Find the number of pairs of natural numbers from l to r which Bitwise AND is equal to 0

Question

Given l and r, find the number of pairs of natural numbers from l to r which Bitwise AND is equal to 0.

Limits :

1 <= l <= r <= 10^9

r - l <= 10^6

I could only write a brute force. Does anyone have an idea how to solve this task? The range size is upto 10^6, so we could use that somehow.

Answer 1

First write the following function:

def and_i_lt_k  (i, k):
    ## Will return the number of numbers in the range 0..k
    ## whose and with i is 0
    ...

You can write that with your point about the bits - you just find the biggest nonzero bits that can work staying in range, remove the bits that MUST be 0, and you have the base 2 representation of one less than the number of ands that meet the condition. (The counting trick missed 0.)

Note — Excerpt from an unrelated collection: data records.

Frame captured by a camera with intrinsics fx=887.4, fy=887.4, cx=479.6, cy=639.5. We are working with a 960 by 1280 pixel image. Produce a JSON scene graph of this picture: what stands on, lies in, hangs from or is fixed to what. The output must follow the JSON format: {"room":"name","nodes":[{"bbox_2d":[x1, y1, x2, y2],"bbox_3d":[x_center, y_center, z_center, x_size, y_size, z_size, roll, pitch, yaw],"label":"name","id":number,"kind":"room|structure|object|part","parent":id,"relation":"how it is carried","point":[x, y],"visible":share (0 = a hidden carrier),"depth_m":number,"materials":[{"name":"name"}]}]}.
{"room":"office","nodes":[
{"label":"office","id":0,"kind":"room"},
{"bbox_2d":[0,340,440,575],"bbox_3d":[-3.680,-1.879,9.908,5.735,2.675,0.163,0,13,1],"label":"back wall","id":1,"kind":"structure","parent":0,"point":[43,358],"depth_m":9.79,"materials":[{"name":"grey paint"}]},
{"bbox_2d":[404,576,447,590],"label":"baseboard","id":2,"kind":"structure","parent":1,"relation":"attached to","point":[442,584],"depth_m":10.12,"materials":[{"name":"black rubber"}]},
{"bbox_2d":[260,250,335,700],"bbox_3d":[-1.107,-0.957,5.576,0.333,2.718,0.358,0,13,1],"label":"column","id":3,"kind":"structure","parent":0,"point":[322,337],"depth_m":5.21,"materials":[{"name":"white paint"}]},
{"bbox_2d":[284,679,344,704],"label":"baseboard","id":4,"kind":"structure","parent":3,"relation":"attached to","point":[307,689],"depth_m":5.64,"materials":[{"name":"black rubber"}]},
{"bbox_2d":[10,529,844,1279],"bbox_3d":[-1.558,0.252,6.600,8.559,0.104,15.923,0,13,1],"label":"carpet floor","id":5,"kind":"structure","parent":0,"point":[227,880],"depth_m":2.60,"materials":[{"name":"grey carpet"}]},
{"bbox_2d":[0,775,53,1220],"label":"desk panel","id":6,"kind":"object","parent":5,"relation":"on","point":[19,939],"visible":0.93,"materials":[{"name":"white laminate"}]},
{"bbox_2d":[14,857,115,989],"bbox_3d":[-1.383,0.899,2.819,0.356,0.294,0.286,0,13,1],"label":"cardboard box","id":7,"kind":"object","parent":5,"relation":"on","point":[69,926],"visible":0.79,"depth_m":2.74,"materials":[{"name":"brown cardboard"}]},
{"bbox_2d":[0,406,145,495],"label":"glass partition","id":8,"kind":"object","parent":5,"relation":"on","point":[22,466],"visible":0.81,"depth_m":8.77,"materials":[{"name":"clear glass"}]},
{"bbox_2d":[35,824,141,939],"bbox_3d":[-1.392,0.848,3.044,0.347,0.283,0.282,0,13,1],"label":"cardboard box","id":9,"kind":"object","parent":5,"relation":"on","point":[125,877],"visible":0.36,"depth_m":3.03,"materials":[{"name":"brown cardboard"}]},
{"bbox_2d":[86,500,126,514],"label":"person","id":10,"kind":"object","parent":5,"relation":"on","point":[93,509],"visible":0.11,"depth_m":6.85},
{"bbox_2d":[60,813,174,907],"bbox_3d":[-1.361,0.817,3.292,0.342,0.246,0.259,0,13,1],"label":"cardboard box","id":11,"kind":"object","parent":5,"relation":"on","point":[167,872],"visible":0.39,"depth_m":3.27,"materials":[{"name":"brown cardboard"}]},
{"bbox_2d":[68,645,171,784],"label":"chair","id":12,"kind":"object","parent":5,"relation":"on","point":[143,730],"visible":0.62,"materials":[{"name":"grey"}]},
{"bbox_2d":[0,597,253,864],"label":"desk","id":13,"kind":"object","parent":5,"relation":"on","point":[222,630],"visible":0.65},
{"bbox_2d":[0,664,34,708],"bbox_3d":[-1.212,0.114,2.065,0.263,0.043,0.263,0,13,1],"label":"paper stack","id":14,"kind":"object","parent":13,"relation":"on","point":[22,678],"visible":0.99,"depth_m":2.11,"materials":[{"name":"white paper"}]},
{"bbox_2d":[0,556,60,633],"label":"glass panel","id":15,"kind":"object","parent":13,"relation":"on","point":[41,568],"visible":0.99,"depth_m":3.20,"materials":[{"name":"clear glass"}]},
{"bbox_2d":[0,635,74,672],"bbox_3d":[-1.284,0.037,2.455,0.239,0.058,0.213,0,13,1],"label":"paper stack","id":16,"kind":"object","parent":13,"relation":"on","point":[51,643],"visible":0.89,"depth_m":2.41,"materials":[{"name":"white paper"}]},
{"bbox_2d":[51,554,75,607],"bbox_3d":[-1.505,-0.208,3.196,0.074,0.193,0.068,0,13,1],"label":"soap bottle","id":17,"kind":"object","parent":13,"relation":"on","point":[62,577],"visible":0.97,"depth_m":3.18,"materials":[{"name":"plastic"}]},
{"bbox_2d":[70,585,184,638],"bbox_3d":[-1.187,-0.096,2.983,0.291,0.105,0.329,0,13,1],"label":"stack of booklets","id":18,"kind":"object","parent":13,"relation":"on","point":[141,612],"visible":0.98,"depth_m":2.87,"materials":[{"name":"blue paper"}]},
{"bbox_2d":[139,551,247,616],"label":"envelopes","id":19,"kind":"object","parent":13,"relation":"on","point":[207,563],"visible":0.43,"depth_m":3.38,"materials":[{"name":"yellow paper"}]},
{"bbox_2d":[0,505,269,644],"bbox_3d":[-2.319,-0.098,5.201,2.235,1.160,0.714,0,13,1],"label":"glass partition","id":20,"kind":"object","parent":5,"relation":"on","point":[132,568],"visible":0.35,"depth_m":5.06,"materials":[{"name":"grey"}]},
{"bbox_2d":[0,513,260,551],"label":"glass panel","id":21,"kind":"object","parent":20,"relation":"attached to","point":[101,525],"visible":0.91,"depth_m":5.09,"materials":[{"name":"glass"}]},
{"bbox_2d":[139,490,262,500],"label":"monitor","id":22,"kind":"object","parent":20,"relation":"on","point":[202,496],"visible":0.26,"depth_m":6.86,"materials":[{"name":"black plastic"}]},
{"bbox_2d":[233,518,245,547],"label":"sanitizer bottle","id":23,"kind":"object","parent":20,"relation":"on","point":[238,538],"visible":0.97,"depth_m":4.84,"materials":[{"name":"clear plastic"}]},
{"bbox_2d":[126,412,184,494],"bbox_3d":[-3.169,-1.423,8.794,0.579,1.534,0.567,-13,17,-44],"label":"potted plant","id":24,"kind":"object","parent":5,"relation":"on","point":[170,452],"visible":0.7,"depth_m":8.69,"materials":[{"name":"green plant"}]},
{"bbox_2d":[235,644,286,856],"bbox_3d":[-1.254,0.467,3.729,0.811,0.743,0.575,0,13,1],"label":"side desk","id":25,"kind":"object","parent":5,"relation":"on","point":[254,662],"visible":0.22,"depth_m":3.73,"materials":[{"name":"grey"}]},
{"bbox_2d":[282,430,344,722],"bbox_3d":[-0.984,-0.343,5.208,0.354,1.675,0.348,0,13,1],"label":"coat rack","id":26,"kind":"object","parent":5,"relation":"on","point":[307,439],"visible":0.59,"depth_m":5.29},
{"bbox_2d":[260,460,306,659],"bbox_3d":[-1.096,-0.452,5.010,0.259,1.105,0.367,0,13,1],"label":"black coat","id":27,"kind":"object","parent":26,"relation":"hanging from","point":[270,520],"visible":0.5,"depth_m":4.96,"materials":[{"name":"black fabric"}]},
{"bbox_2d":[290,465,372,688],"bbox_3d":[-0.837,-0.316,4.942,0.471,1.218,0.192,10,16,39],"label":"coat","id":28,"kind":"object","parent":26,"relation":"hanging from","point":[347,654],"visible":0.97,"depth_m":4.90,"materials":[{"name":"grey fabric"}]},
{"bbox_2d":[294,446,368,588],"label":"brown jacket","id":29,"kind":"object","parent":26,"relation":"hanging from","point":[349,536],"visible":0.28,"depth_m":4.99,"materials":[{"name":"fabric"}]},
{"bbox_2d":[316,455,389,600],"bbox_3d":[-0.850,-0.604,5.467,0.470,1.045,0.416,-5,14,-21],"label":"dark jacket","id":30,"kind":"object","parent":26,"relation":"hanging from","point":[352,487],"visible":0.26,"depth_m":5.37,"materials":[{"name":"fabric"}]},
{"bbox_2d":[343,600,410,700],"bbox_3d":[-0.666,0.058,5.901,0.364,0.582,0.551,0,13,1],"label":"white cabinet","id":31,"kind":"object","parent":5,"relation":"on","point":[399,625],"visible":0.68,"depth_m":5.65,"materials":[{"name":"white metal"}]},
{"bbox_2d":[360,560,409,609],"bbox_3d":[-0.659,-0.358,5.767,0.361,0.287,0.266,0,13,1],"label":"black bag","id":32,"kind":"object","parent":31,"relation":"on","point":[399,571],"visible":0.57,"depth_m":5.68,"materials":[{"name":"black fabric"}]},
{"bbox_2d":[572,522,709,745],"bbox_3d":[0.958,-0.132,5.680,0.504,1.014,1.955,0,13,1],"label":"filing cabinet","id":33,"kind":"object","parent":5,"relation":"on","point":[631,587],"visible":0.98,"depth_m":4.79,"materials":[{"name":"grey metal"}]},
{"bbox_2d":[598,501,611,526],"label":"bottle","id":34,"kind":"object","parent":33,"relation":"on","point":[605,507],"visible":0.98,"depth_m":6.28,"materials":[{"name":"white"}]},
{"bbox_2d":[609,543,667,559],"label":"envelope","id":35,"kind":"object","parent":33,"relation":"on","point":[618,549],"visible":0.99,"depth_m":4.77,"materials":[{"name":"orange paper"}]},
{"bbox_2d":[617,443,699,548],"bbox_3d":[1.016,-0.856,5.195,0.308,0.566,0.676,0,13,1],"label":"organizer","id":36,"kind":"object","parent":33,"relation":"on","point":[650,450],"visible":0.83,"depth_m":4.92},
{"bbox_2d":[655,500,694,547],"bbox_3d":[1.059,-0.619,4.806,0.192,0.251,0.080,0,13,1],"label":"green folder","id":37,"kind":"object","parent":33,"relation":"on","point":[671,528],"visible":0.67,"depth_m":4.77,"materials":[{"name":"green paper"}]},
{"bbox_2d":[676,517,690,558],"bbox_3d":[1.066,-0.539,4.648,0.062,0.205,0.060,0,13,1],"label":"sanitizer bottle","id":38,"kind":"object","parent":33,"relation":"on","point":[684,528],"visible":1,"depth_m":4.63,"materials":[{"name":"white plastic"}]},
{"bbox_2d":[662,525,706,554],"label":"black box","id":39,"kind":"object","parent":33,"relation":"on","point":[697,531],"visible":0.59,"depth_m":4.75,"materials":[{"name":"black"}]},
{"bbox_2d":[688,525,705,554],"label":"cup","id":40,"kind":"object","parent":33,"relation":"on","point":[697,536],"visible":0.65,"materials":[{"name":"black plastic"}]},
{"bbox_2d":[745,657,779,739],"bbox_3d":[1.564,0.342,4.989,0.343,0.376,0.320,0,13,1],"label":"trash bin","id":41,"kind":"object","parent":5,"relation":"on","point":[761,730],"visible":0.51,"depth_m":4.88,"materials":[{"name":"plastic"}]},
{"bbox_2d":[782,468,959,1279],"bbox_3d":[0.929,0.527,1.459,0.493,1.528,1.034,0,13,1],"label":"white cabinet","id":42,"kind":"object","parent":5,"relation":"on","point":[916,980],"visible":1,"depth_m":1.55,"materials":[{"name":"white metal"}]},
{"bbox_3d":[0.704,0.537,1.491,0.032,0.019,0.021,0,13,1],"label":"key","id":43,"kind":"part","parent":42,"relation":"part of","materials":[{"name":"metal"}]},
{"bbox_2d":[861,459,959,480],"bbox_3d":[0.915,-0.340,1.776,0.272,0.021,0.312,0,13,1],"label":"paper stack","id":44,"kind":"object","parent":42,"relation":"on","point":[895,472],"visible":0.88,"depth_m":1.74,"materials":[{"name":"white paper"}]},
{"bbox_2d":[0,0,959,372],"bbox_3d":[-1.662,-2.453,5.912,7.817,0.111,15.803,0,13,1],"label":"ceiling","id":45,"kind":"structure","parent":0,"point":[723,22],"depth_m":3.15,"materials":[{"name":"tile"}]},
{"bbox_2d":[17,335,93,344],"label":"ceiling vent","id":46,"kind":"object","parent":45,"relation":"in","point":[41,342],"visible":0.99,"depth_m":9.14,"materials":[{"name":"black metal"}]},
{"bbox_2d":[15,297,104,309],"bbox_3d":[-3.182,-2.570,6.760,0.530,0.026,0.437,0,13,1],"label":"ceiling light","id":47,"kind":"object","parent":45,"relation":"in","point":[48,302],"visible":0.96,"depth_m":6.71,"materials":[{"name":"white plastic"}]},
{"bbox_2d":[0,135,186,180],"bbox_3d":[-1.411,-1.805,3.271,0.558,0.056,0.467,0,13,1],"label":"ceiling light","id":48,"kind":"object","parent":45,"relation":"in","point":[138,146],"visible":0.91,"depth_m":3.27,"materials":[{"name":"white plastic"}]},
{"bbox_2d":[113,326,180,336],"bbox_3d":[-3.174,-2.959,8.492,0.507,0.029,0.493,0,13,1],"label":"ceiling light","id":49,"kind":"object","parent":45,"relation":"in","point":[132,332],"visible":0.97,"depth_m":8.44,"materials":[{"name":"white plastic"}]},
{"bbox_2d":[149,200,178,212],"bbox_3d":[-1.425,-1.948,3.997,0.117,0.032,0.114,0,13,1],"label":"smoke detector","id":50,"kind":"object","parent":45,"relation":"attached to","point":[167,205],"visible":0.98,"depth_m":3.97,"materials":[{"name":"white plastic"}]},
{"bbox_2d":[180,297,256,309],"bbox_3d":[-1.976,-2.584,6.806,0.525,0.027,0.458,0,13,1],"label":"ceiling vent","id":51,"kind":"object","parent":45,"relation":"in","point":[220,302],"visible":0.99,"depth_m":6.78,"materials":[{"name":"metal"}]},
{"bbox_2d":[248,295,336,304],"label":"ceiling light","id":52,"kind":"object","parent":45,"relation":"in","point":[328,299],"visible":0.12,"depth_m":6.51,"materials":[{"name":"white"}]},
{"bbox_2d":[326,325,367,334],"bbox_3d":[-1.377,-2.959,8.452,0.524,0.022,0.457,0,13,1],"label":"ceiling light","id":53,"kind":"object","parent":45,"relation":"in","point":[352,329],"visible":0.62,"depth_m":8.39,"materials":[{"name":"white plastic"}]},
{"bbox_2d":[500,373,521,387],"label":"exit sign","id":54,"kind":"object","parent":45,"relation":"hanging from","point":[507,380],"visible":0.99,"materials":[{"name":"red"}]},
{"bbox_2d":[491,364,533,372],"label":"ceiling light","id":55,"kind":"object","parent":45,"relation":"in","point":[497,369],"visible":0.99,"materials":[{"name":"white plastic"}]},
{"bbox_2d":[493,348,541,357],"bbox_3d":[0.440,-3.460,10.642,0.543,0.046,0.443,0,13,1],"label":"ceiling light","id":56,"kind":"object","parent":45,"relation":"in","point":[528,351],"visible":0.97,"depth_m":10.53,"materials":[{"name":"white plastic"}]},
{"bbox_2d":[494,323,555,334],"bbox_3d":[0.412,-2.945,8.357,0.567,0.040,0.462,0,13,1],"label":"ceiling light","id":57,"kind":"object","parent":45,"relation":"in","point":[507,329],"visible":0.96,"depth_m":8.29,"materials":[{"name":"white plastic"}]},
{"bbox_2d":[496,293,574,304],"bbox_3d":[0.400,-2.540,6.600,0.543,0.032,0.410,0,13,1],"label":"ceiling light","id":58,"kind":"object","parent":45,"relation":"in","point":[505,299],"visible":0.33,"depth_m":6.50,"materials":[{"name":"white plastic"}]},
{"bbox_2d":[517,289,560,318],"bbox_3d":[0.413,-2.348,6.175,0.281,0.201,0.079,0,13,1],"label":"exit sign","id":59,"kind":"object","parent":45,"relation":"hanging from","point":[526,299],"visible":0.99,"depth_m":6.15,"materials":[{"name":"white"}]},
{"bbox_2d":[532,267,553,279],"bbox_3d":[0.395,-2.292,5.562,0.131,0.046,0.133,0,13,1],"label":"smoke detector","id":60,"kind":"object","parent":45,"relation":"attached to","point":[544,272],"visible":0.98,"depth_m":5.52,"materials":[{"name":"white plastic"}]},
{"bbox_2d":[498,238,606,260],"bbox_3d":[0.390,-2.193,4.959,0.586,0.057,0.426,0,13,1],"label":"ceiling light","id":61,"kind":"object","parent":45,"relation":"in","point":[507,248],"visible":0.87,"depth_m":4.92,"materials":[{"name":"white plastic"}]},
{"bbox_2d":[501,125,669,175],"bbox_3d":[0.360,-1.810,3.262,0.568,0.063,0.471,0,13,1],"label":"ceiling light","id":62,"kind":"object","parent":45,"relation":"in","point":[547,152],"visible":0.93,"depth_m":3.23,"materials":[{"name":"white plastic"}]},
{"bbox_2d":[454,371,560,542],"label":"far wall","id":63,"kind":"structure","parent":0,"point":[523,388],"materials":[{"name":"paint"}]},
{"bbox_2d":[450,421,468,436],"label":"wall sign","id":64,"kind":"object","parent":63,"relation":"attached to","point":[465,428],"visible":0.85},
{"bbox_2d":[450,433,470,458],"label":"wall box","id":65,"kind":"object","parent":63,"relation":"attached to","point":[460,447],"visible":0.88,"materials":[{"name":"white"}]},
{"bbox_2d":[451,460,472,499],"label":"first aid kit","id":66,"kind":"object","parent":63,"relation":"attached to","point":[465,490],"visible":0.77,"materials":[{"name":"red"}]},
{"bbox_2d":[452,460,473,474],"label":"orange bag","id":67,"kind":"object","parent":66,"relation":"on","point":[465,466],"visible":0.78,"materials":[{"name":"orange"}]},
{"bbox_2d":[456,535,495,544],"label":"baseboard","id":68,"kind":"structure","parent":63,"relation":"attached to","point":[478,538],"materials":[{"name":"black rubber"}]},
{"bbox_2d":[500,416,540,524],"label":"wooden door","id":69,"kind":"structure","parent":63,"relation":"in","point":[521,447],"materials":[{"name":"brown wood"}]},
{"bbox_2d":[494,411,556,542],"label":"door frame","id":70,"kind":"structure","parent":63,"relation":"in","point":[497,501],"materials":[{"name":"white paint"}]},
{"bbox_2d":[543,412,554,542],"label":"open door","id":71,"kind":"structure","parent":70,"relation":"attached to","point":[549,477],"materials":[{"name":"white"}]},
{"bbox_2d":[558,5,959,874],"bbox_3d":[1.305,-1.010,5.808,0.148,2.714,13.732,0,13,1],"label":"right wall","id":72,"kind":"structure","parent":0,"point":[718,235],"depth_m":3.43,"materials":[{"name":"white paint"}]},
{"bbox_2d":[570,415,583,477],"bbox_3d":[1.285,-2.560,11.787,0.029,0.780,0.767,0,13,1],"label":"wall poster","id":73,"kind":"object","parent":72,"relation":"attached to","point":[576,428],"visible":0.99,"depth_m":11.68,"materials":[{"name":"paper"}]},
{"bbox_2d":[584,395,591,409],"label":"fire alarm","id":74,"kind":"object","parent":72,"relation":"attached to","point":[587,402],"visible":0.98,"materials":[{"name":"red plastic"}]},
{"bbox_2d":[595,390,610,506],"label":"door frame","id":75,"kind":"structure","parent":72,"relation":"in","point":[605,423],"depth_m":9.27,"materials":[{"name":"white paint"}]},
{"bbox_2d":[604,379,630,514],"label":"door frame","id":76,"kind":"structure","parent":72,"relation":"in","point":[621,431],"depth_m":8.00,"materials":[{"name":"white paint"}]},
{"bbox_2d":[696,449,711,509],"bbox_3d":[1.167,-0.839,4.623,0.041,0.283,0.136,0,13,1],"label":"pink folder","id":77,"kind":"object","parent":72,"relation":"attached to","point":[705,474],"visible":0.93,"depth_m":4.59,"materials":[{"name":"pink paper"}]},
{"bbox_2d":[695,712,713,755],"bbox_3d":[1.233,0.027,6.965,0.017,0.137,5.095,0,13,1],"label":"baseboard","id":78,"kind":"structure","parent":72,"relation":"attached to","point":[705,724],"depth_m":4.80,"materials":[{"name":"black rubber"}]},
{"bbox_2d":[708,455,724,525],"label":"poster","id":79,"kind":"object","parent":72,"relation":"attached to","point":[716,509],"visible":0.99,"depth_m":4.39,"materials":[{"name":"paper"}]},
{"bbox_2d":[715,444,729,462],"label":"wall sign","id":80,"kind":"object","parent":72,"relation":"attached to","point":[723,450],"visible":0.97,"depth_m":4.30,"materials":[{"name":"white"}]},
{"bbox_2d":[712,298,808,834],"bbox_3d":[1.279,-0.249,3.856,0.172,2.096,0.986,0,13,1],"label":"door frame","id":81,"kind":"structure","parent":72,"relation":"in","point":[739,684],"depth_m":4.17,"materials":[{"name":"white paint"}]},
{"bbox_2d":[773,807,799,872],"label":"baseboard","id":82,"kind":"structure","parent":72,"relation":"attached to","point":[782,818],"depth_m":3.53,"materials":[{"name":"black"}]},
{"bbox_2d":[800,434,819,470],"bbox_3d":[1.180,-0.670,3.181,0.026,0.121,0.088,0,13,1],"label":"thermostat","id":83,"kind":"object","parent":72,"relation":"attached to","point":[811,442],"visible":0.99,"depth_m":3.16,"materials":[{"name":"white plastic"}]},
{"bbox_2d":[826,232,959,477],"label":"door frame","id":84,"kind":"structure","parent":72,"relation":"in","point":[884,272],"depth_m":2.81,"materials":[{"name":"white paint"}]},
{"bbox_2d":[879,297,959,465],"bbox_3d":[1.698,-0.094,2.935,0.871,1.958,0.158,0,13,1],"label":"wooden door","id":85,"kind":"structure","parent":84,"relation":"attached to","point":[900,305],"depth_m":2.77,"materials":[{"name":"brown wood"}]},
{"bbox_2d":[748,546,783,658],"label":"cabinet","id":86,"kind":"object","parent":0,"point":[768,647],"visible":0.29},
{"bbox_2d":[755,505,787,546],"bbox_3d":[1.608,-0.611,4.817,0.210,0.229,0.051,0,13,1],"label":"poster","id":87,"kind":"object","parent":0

And now we use the following fact. Suppose that x & y == 0. Then:

1. (2*x) & (2*y) == 0
2. (2*x + 1) & (2*y) == 0
3. (2*x) & (2*y + 1) == 0

But (2*x + 1) & (2*y + 1) == 1.

So we can pair up most of the range from l to r, drop the bottom bit from l and r to get a smaller range, count the ands of the range, and then multiply by 3. We also have to be careful with the boundaries. So we get something like this:

def pairs_and_0 (l, r):
    # Base case
    if l == r:
      if l == 0:
          return 1
      else:
          return 0

    # Recursion.
    edge_pairs = 0
    # Edge case for the l-1 trick we will use.
    if 0 == l:
        edge_pairs += r
        l += 1

    # Is the top the first in an incomplete pair?
    if 0 == r%2:
        edge_pairs += and_i_lt_k(r, r) - and_i_lt_k(r, l-1)
        r -= 1

    # Is the bottom the second in an incomplete pair?
    if 1 == l%2:
        edge_pairs += and_i_lt_k(l, r) - and_i_lt_k(l, l-1)
        l += 1

    return edge_pairs + 3 * pairs_and_0(l//2, r//2)

This will be only 20 recursive calls to a trivial range. So it should be quite fast.